Ukeme Markuss Eligwe (born April 27, 1994) is a Nigerian-American former professional football player who was a linebacker in the National Football League (NFL). He played college football for the Florida State Seminoles and Georgia Southern Eagles, and was selected by the Kansas City Chiefs in the fifth round of the 2017 NFL draft. He was also a member of the New York Giants, Tennessee Titans, New York Jets, and Oakland / Las Vegas Raiders.

==Professional career==
===Kansas City Chiefs===
Eligwe was selected by the Kansas City Chiefs in the fifth round, 183rd overall, in the 2017 NFL draft.

On September 1, 2018, Eligwe was waived by the Chiefs.

===New York Giants===
On September 3, 2018, Eligwe was signed to the practice squad of the New York Giants. On October 16, 2018, Eligwe was elevated to the active roster. He was waived on May 6, 2019.

===Tennessee Titans===
On August 10, 2019, Eligwe was signed by the Tennessee Titans. He was waived on August 31, 2019, and was signed to the practice squad the next day. He was released on October 15.

===New York Jets===
On October 26, 2019, Eligwe was signed to the New York Jets practice squad.
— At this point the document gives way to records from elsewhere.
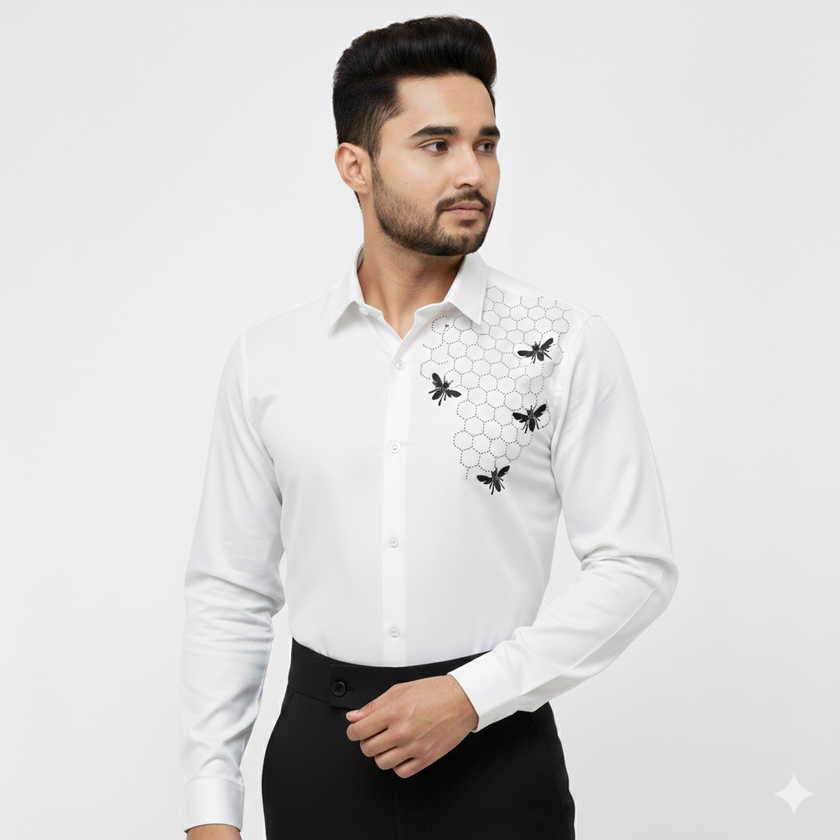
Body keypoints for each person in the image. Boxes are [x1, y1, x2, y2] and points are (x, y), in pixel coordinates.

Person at [179, 15, 677, 840]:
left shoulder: (562, 343)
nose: (472, 172)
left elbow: (637, 566)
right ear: (355, 166)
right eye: (436, 145)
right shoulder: (269, 357)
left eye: (486, 144)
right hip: (319, 761)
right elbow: (230, 589)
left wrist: (472, 695)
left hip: (497, 756)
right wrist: (209, 807)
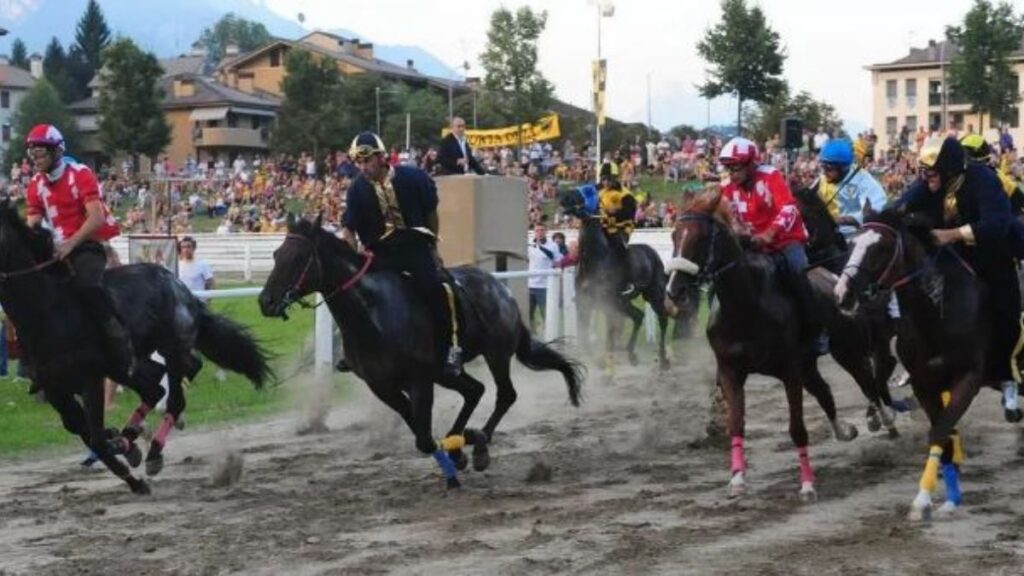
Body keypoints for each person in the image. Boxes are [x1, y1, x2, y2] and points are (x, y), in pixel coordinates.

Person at [894, 136, 1022, 422]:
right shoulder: (930, 182)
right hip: (951, 254)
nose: (925, 178)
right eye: (924, 172)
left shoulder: (984, 180)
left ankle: (1007, 378)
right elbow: (903, 203)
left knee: (1006, 311)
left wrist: (952, 234)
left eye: (931, 172)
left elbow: (998, 224)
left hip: (993, 254)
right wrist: (886, 218)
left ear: (949, 169)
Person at [341, 132, 463, 377]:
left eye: (367, 160)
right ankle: (354, 350)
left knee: (437, 289)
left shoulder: (413, 177)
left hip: (415, 249)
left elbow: (431, 214)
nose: (363, 167)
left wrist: (432, 247)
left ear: (381, 157)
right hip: (379, 255)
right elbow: (349, 228)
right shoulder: (356, 190)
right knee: (354, 295)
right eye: (359, 162)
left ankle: (451, 347)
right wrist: (351, 254)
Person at [23, 124, 133, 382]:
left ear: (57, 151)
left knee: (87, 286)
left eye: (40, 152)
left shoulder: (81, 173)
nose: (35, 158)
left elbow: (96, 218)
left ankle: (116, 337)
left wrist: (71, 244)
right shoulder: (35, 184)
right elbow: (33, 225)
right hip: (57, 249)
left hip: (86, 245)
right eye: (32, 153)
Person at [718, 137, 825, 355]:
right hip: (751, 244)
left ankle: (817, 333)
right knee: (723, 278)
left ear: (750, 164)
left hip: (786, 241)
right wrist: (738, 230)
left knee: (798, 274)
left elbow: (789, 208)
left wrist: (769, 233)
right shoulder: (727, 187)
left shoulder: (771, 176)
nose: (731, 172)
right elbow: (728, 216)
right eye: (728, 168)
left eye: (735, 167)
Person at [816, 139, 888, 239]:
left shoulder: (864, 182)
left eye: (828, 168)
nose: (824, 172)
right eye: (823, 167)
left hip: (855, 237)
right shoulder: (824, 178)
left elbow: (877, 207)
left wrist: (848, 219)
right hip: (829, 234)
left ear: (843, 168)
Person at [597, 160, 638, 296]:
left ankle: (627, 280)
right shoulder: (599, 192)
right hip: (602, 227)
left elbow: (628, 214)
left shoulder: (626, 195)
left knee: (619, 248)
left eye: (608, 179)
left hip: (621, 229)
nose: (606, 182)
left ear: (615, 178)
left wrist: (610, 215)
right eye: (603, 179)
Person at [527, 225, 562, 332]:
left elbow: (556, 260)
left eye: (542, 230)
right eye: (537, 230)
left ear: (546, 231)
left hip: (545, 286)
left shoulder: (553, 245)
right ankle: (533, 336)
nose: (540, 232)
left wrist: (541, 247)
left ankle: (549, 335)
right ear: (534, 232)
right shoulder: (529, 244)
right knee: (528, 314)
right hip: (530, 285)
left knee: (546, 314)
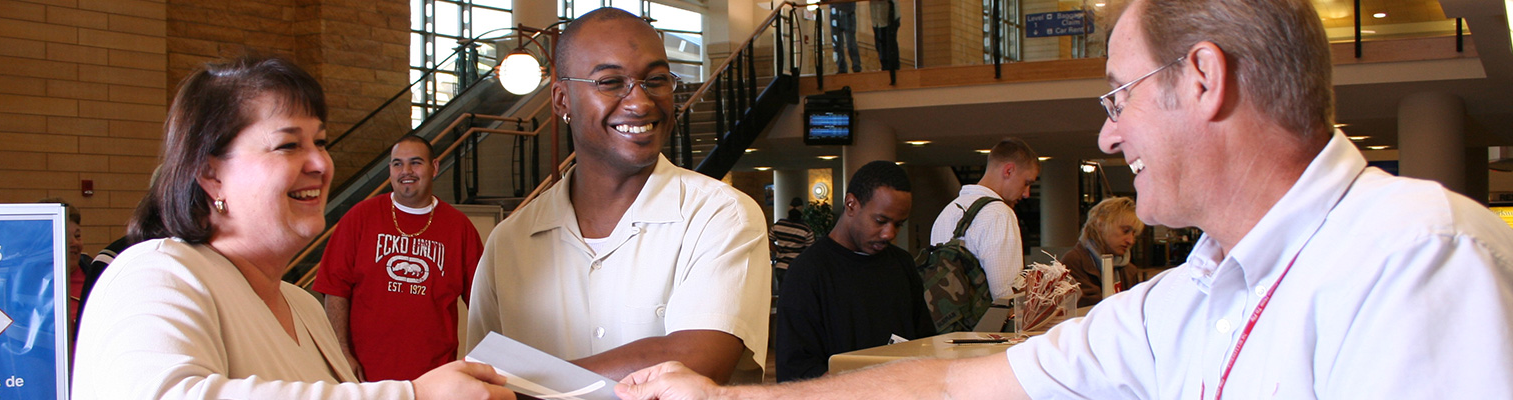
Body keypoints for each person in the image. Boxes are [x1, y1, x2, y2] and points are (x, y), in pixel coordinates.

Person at [610, 0, 1513, 398]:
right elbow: (962, 385)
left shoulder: (1417, 257)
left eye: (1116, 97)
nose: (1111, 137)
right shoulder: (1192, 293)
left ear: (1201, 78)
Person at [73, 55, 512, 400]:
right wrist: (411, 395)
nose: (321, 163)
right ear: (210, 175)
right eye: (288, 145)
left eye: (320, 142)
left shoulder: (302, 306)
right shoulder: (156, 274)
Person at [465, 7, 771, 385]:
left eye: (656, 79)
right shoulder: (509, 243)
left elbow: (693, 364)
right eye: (610, 82)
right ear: (562, 100)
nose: (640, 102)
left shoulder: (720, 215)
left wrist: (523, 383)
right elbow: (480, 381)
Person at [314, 135, 484, 382]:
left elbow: (482, 301)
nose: (406, 171)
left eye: (415, 163)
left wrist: (484, 360)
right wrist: (341, 352)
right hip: (366, 375)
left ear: (434, 167)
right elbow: (335, 291)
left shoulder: (459, 228)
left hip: (433, 376)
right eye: (397, 164)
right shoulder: (360, 217)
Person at [774, 161, 934, 382]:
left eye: (899, 224)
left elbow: (925, 342)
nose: (889, 233)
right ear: (851, 204)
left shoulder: (902, 263)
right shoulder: (808, 272)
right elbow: (795, 371)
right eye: (881, 220)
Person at [929, 138, 1039, 324]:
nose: (1027, 193)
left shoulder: (948, 211)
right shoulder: (1000, 213)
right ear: (1009, 170)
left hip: (945, 326)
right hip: (984, 334)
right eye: (1026, 182)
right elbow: (1005, 295)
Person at [1060, 196, 1144, 307]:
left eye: (1134, 234)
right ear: (1101, 225)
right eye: (1125, 231)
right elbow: (1091, 307)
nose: (1131, 241)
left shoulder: (1129, 269)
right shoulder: (1074, 262)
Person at [39, 198, 93, 340]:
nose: (74, 243)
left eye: (77, 236)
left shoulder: (98, 276)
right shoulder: (27, 285)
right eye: (63, 236)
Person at [769, 197, 814, 288]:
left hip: (780, 266)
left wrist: (777, 251)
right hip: (796, 268)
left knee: (782, 295)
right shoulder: (806, 229)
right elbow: (810, 250)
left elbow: (769, 240)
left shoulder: (779, 224)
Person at [828, 1, 862, 74]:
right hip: (835, 10)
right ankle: (842, 67)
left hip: (847, 10)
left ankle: (856, 65)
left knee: (850, 41)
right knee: (837, 41)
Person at [869, 0, 899, 71]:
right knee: (879, 46)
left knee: (890, 46)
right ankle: (885, 69)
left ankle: (894, 71)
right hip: (876, 17)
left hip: (890, 15)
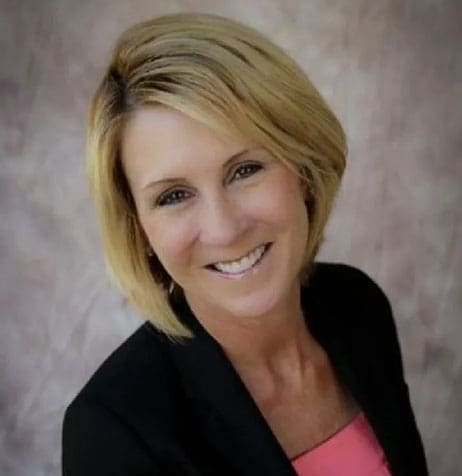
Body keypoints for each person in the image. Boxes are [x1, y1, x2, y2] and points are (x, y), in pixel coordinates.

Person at [61, 12, 428, 476]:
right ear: (139, 229)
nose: (224, 229)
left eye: (245, 170)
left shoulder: (359, 308)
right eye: (173, 196)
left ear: (303, 166)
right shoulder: (114, 432)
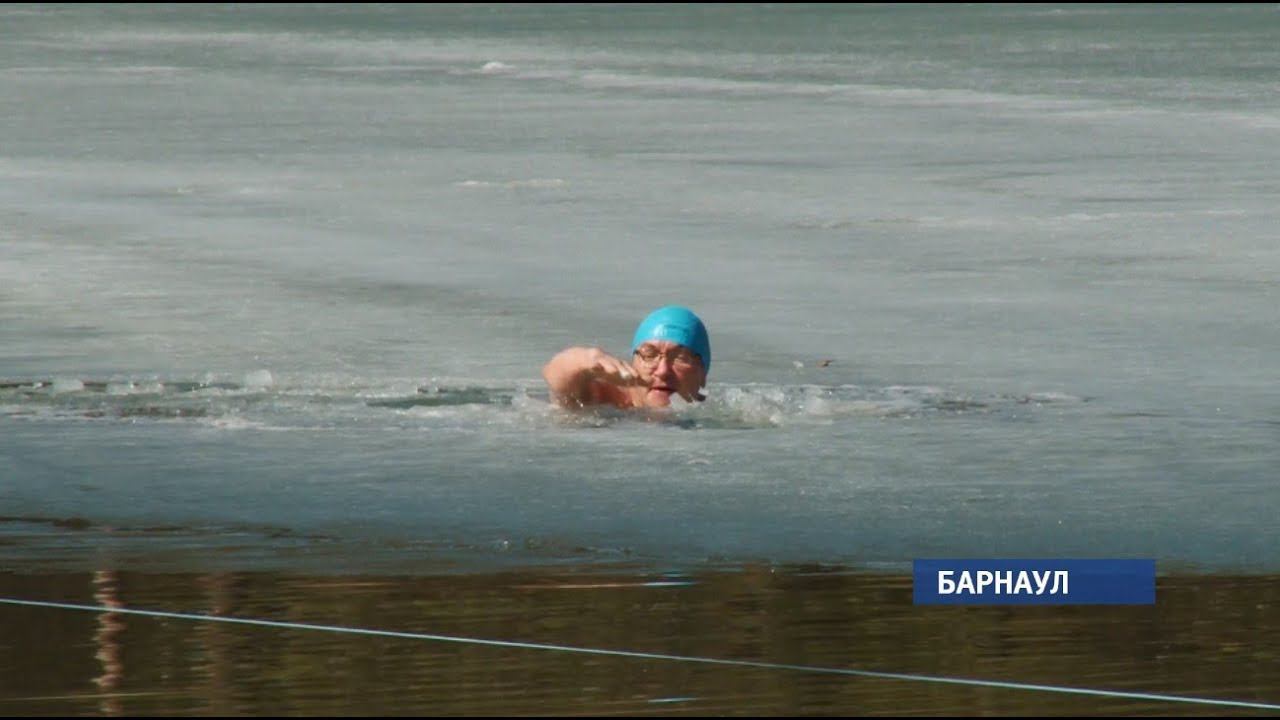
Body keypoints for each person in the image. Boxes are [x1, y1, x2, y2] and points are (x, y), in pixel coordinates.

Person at [543, 305, 710, 409]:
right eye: (650, 355)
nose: (663, 371)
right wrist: (587, 360)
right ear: (634, 363)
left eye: (680, 358)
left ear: (703, 373)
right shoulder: (608, 401)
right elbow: (556, 377)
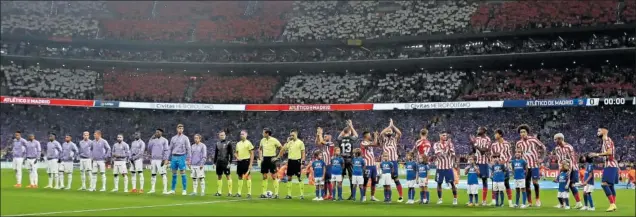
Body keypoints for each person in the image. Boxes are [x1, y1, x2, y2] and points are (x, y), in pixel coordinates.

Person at [515, 124, 546, 207]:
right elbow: (518, 154)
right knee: (526, 184)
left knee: (535, 182)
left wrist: (542, 158)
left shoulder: (533, 139)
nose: (522, 133)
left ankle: (537, 199)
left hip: (534, 165)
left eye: (524, 132)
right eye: (521, 132)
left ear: (527, 132)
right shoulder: (518, 143)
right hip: (525, 167)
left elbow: (543, 147)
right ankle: (529, 202)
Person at [589, 126, 618, 212]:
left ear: (605, 131)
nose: (597, 132)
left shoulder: (607, 140)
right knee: (611, 186)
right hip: (611, 165)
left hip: (610, 164)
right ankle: (613, 205)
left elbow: (609, 152)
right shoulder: (605, 141)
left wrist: (596, 154)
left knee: (604, 184)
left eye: (599, 130)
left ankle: (612, 204)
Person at [553, 133, 582, 208]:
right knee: (562, 185)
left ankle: (578, 203)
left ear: (561, 139)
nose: (555, 141)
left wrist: (570, 170)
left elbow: (572, 160)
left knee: (572, 185)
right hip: (563, 170)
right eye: (555, 139)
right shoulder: (557, 149)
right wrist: (559, 173)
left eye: (556, 139)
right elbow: (559, 161)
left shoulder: (569, 147)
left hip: (573, 168)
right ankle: (562, 204)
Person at [380, 118, 403, 202]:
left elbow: (399, 133)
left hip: (393, 161)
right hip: (385, 162)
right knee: (385, 181)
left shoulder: (394, 139)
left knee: (396, 179)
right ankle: (387, 197)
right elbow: (381, 133)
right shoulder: (384, 140)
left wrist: (392, 126)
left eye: (390, 131)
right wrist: (389, 126)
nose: (389, 132)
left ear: (392, 132)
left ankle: (401, 196)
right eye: (387, 131)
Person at [278, 129, 306, 199]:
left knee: (299, 178)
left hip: (297, 161)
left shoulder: (300, 142)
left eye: (293, 135)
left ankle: (302, 195)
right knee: (289, 177)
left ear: (296, 134)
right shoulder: (289, 143)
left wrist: (303, 162)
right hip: (290, 161)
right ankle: (289, 194)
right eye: (290, 135)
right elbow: (283, 149)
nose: (291, 136)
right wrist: (286, 142)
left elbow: (303, 152)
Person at [470, 126, 492, 206]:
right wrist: (472, 143)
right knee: (472, 180)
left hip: (484, 163)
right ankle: (472, 201)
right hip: (476, 162)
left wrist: (475, 143)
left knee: (484, 181)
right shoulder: (477, 138)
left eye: (479, 129)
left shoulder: (488, 139)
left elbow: (483, 151)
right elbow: (474, 150)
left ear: (484, 131)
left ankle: (484, 200)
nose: (478, 130)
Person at [434, 132, 458, 205]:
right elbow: (439, 154)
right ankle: (440, 199)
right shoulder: (436, 144)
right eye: (443, 135)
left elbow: (453, 154)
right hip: (440, 167)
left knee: (452, 183)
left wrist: (449, 149)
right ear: (439, 135)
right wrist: (446, 147)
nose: (445, 136)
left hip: (448, 167)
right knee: (439, 183)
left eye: (446, 135)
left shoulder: (450, 144)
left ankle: (455, 199)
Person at [491, 129, 513, 207]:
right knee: (495, 184)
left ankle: (510, 202)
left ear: (500, 135)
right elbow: (492, 155)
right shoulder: (494, 145)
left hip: (504, 167)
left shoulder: (507, 144)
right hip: (496, 167)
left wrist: (505, 161)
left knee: (506, 184)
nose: (494, 135)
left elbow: (510, 155)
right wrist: (492, 163)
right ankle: (494, 201)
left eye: (495, 134)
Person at [337, 120, 358, 200]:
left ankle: (339, 196)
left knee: (340, 178)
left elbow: (340, 135)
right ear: (349, 132)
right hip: (350, 159)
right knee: (351, 178)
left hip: (342, 160)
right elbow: (356, 135)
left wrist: (346, 129)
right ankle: (353, 196)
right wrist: (351, 126)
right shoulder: (351, 138)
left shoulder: (340, 139)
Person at [258, 128, 282, 198]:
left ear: (267, 133)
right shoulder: (262, 140)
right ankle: (263, 193)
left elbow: (281, 148)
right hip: (265, 159)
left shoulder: (274, 140)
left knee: (274, 176)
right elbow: (260, 149)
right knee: (264, 176)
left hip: (272, 159)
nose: (262, 134)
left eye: (263, 133)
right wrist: (261, 157)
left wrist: (277, 157)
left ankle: (276, 194)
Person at [168, 124, 191, 195]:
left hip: (182, 156)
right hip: (174, 157)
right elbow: (170, 148)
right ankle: (172, 190)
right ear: (177, 129)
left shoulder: (185, 138)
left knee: (182, 173)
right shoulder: (173, 138)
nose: (180, 129)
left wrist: (188, 158)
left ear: (183, 129)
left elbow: (188, 148)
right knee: (174, 173)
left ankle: (184, 190)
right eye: (179, 128)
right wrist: (167, 158)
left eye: (181, 128)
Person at [147, 128, 170, 194]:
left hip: (160, 160)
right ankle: (152, 189)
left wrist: (165, 159)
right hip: (154, 159)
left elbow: (166, 150)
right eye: (156, 132)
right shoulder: (153, 140)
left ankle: (165, 190)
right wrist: (151, 139)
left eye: (158, 132)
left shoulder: (165, 140)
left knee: (163, 174)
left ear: (161, 133)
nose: (156, 133)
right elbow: (148, 148)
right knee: (153, 174)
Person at [315, 127, 334, 200]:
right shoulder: (324, 144)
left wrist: (320, 133)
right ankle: (325, 195)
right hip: (323, 165)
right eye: (324, 136)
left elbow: (322, 142)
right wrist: (317, 135)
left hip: (328, 164)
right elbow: (317, 142)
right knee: (324, 181)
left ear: (329, 137)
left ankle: (331, 195)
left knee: (328, 180)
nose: (324, 137)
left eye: (325, 136)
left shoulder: (331, 143)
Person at [235, 130, 255, 198]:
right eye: (241, 134)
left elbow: (252, 154)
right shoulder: (238, 143)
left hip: (246, 161)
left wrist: (250, 164)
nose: (241, 135)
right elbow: (236, 152)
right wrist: (237, 157)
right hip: (240, 162)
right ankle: (239, 193)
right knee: (239, 176)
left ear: (246, 135)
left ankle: (249, 193)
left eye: (243, 134)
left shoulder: (249, 143)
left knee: (247, 176)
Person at [361, 131, 379, 202]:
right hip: (367, 165)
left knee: (374, 181)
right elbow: (374, 144)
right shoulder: (363, 143)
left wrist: (376, 137)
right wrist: (375, 136)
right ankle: (364, 196)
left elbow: (376, 144)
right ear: (365, 136)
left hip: (373, 165)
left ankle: (372, 196)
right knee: (365, 181)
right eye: (369, 135)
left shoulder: (369, 143)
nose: (370, 136)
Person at [213, 130, 233, 197]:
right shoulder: (217, 143)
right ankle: (219, 192)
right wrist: (214, 163)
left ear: (225, 135)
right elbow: (216, 154)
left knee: (228, 176)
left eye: (223, 135)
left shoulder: (228, 143)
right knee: (219, 176)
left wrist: (230, 162)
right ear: (219, 136)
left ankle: (230, 192)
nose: (222, 136)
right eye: (221, 135)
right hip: (219, 162)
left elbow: (231, 154)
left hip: (226, 162)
===Oakland / Las Vegas Raiders===
On December 19, 2019, Eligwe was signed off the Jets' practice squad onto the Oakland Raiders' active roster.

Eligwe chose to opt out of the 2020 season due to the COVID-19 pandemic on August 4, 2020. He was waived after the season on March 1, 2021.

==Personal life==
Eligwe is of Nigerian descent. He is of the Ekpeye ethnic group in Rivers State, Nigeria.